● Pose landmark coordinates:
++++++++++++++++++++

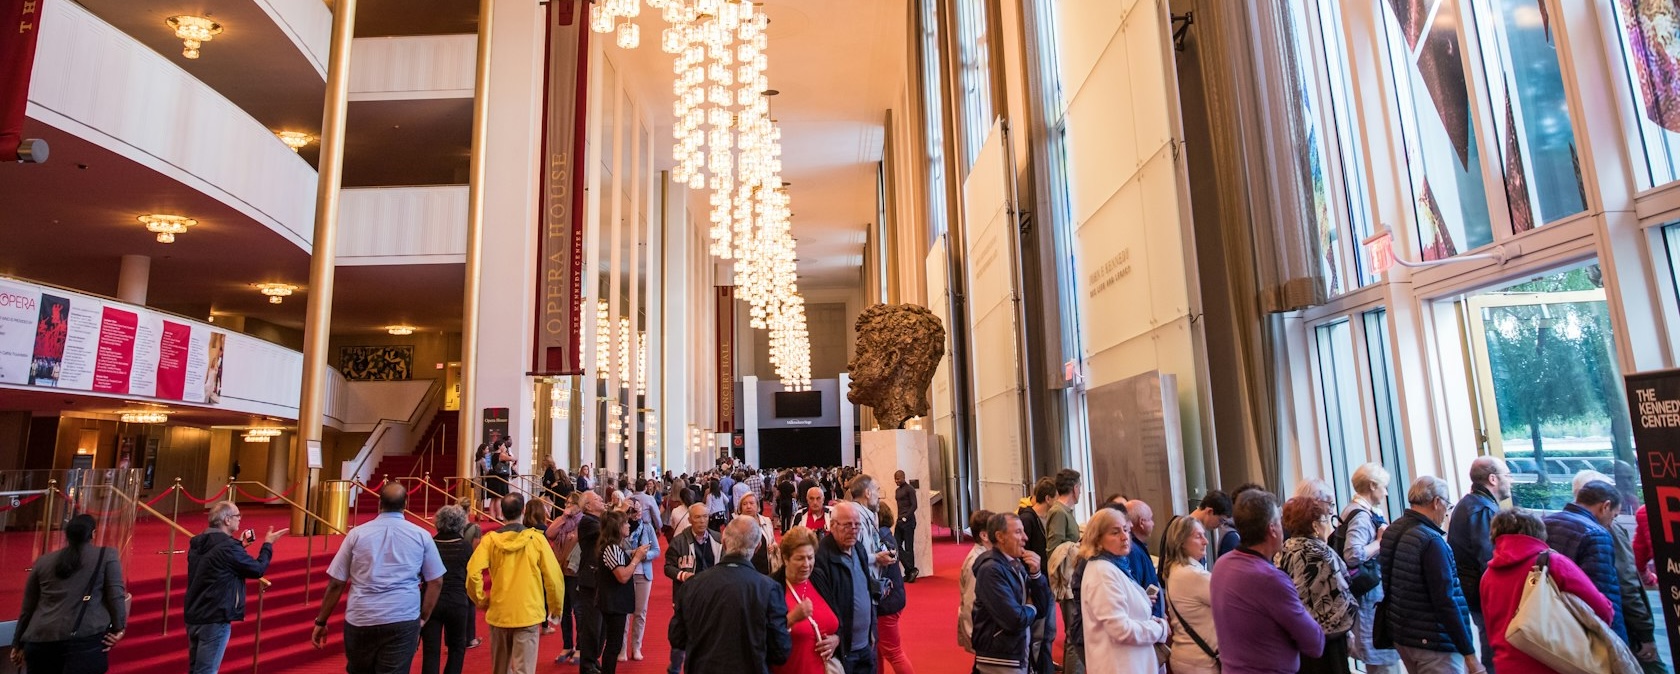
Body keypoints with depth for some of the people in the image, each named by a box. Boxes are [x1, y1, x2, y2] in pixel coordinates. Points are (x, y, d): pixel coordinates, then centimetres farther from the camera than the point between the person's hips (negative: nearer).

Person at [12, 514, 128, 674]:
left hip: (40, 638, 5)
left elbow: (27, 607, 24)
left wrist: (18, 644, 32)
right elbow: (116, 595, -4)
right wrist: (119, 628, 1)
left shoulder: (43, 561, 19)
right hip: (86, 638, -5)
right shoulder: (107, 555, 6)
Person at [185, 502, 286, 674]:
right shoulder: (228, 547, -20)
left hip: (193, 616, 9)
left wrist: (240, 545, 16)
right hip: (214, 619, -9)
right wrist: (268, 544, 0)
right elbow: (258, 569, -12)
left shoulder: (197, 543, 5)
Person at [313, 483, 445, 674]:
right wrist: (423, 618, 11)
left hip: (360, 620, 1)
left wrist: (321, 622, 13)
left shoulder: (357, 534, 0)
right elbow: (436, 582, 3)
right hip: (403, 621, -1)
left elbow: (336, 583, 3)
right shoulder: (421, 535, 1)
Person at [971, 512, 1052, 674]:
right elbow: (1015, 620, -26)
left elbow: (1043, 604, 7)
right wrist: (1030, 608, -5)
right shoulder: (991, 570, -20)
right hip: (999, 661, -8)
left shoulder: (1016, 563, 5)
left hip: (1020, 655, 8)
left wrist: (1036, 573, -9)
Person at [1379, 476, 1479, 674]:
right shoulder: (1431, 540, -20)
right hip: (1433, 642, -8)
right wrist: (1469, 654, -18)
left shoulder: (1392, 531, 5)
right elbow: (1445, 602, -22)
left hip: (1401, 635, 8)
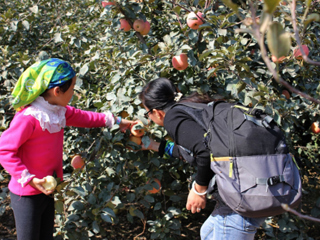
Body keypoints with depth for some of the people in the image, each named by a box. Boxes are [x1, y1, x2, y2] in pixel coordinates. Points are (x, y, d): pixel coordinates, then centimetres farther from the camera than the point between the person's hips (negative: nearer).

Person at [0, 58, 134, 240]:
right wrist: (28, 179, -25)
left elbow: (81, 117, 17)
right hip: (27, 194, -8)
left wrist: (115, 120, 20)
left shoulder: (59, 111, 1)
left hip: (46, 190, 9)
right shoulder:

++++++++++++++++++++

● What is being asked: Copy out, word for word, the part of the entries above that begins at the line with "left hip: (193, 616, 9)" and ends at the line with "left elbow: (1043, 604, 7)", including both.

● Exercise answer:
left hip: (193, 616, 9)
left wrist: (240, 545, 16)
right hip: (214, 619, -9)
right wrist: (268, 544, 0)
right elbow: (258, 569, -12)
left shoulder: (197, 543, 5)
Person at [313, 483, 445, 674]:
right wrist: (423, 618, 11)
left hip: (360, 620, 1)
left wrist: (321, 622, 13)
left shoulder: (357, 534, 0)
right elbow: (436, 582, 3)
right hip: (403, 621, -1)
left elbow: (336, 583, 3)
right shoulder: (421, 535, 1)
Person at [971, 512, 1052, 674]:
right elbow: (1015, 620, -26)
left elbow: (1043, 604, 7)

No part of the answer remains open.